Das Hinspiel am 30.11. im Dreiländereck hatte der Tabellenletzte sang und klanglos mit 1:6 verloren, wobei kein einziges Einzel an die Rheinhessinnen ging. Doch damals war das Team auch noch arg verunsichert, was sich inzwischen gelegt zu haben scheint. Zudem war man nicht in Bestbesetzung, während man nun personell aus dem Vollen schöpfen kann und inklusive der während der gesamten Vorrunde verletzten Tschechin Katerina Tomanovska wieder fünf Spielerinnen zur Verfügung hat.
Weil wird wieder mit Anna Hursey auf der Spitzenposition auflaufen, folglich kann die Chilenin Daniela Ortega, die man durchaus als die Entdeckung der Saison bezeichnen könnte, wieder hinten spielen, wobei sie ja gegen die Langstädterinnen eindrucksvoll bewiesen hat, dass sie auch vorne nicht überfordert ist. Ievgeniia Sozoniuk wird vermutlich die Nummer zwei sein, Lea Lachenmayer die Nummer vier.
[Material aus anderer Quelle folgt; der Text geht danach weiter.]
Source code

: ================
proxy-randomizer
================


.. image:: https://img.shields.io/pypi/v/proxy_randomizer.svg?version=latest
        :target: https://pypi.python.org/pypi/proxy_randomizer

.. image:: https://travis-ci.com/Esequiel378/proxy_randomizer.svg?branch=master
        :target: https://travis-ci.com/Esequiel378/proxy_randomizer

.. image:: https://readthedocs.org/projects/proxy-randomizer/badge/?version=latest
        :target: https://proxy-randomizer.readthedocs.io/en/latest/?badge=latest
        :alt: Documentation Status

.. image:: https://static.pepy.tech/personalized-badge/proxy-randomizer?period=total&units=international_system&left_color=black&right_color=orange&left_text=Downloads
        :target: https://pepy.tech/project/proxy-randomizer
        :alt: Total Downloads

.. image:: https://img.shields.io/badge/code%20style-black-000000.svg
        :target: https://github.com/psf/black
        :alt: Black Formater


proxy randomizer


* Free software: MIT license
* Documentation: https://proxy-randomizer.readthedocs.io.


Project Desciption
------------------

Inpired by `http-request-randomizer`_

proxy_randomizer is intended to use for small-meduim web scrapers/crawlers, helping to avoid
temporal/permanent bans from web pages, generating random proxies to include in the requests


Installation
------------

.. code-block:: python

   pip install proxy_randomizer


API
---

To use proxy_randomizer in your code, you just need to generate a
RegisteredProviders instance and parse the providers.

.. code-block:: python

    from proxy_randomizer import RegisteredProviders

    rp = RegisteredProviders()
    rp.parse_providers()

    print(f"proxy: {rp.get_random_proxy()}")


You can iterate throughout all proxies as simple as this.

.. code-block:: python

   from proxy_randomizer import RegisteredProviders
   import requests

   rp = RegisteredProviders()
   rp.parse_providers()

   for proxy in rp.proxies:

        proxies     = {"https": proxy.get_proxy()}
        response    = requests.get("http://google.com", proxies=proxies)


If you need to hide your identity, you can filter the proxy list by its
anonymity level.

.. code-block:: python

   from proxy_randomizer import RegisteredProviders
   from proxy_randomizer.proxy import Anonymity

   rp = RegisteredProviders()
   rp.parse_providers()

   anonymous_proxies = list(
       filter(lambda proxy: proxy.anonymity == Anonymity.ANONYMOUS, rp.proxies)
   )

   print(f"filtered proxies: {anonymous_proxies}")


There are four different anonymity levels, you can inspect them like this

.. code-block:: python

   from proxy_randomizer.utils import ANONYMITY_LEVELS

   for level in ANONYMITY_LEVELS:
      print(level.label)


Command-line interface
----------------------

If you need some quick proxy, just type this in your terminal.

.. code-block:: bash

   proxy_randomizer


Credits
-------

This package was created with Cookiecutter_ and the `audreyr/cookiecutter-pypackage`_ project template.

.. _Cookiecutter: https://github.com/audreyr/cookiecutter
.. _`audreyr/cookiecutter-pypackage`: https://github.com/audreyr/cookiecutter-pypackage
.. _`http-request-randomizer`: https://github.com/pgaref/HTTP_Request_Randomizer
Solide Leistungen im Spitzenpaarkreuz: Ievgeniia Sozoniuk (Foto Roscher).
In Bingen freut man sich auf den starken Gegner. “Die Mannschaft des ESV Weil spielt bisher eine starke Saison und hat nach drei Siegen in Folge gegen höher eingeschätzte Teams einen Platz in der Play-off-Runde bereits sicher“, unterstreicht der Vorsitzende Joachim Lautebach. Dass man gegen den Favoritenschreck der Liga an die Tische geht, tangiert ihn weniger, denn seine TTG ist am Sonntag ja definitiv nicht favorisiert: „In dieser Begegnung ist unser Team also erneut Außenseiter. Allerdings hat es nichts zu verlieren und wir hoffen, dass es an die guten Leistungen des letzten Spiels gegen den Tabellenführer aus Weinheim anknüpfen kann, damit unsere Zuschauer wieder attraktiven Tischtennissport zu sehen bekommen.“
Weils Abteilungschefin Doris Spiess sagt: “Wir wollen unseren Lauf in Bingen natürlich fortsetzen. Trotzdem wissen wir, dass das kein Selbstläufer wird. Bingen ist zu Hause nicht zu unterschätzen. Wir werden wieder komplett antreten können und freuen uns auf das Match.“
Beitragsbild ganz oben: Franziska Schreiner bekam in Weil kein Bein auf den Boden. Das soll sich in Dachau und Kolbermoor ändern (Foto: Dr. Stephan Roscher).